The British Rail Class 129 was a class of single car diesel multiple units (DMU) built in 1955 for British Rail. Only three were built by Cravens and were introduced in 1958. The class was built for parcels traffic like the Class 128. One unit (55997) survived into departmental service being named 'Hydra'. The driving ends of a Class 129 car bore a visible similarity to that of the Class 105, also built by Cravens.

==Fleet list==

Table of orders and numbers
| Lot No. | Type | Diagram | Qty | Fleet numbers | Notes |
|---|---|---|---|---|---|
| 30418 | Non-ganwayed Motor Parcel Van | 531 | 3 | M55997–55999 |  |

==Departmental Usage==

One unit, M55997, was converted as a test bed for hydrostatic drive in 1980, was renumbered RDB 975385, and named Laboratory 9 ‘Hydra’.

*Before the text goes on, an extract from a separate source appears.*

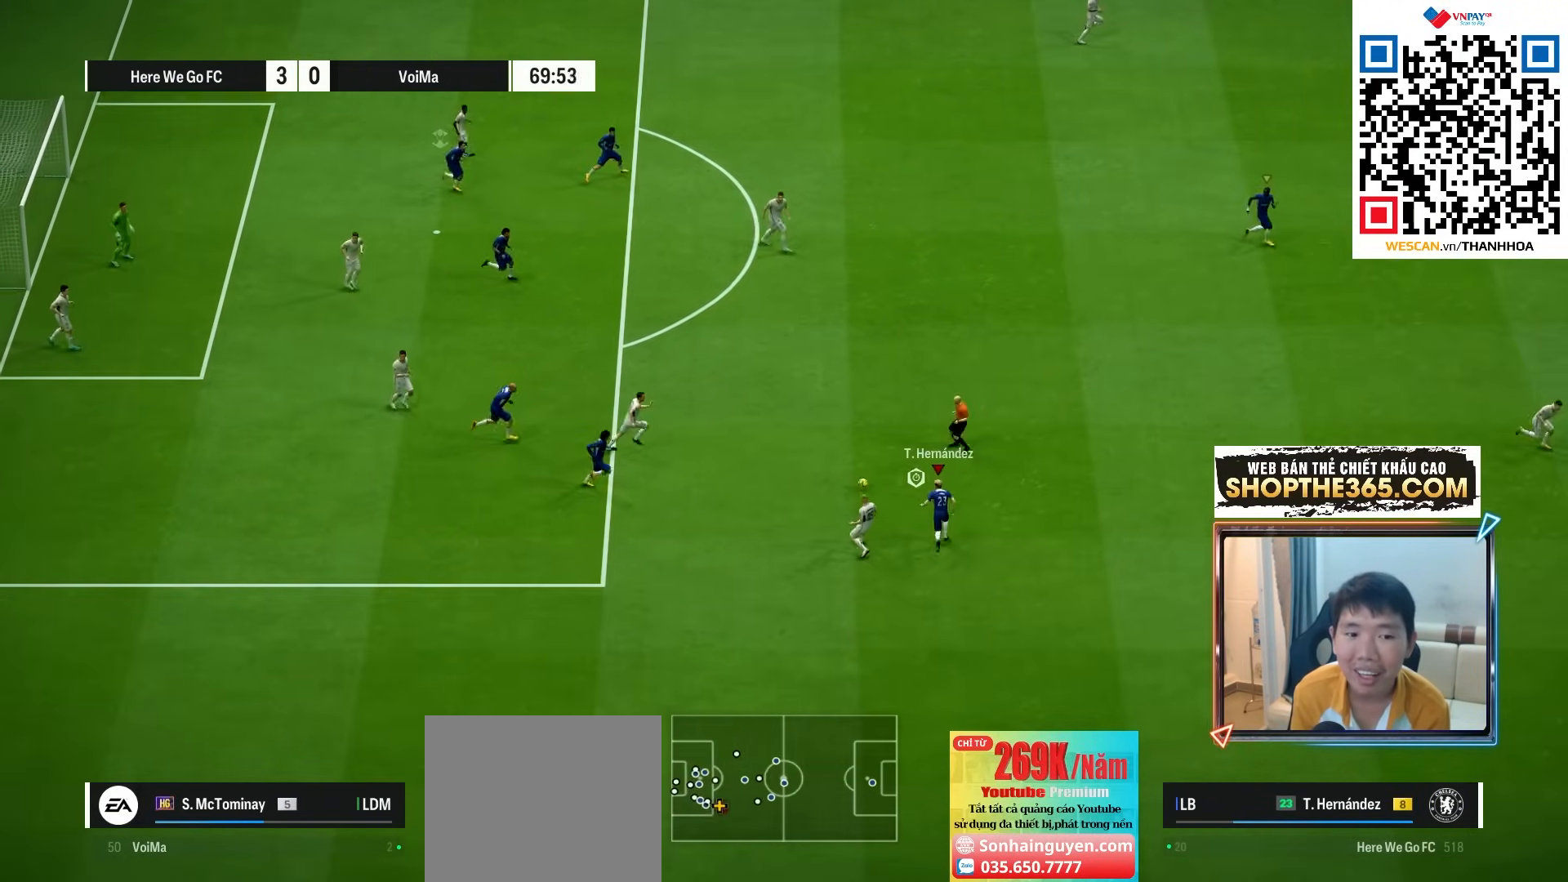
{"buttons": ["CROSS", "R1"], "left_stick": "center", "right_stick": "center", "events": [[67, "SQUARE", "up"], [83, "L1", "down"], [117, "CROSS", "down"], [150, "left_stick", "center"], [200, "L1", "up"]]}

It was fitted hydrostatic transmission having the normal Leyland Motors 680 six-cylinder engine driving two Bosch Rexroth Hydramatic axial piston pumps. Each pump supplied fluid to a Volvo fixed displacement compact axle-end motor which drove the axle directly. The maximum system pressure was in the order of 400 bar.

This arrangement was only fitted to one bogie, the other one retaining its normal drive but with the cardan shaft disconnected.

The unit was finally withdrawn in January 1986 and scrapped in August that year by Vic Berry at Leicester.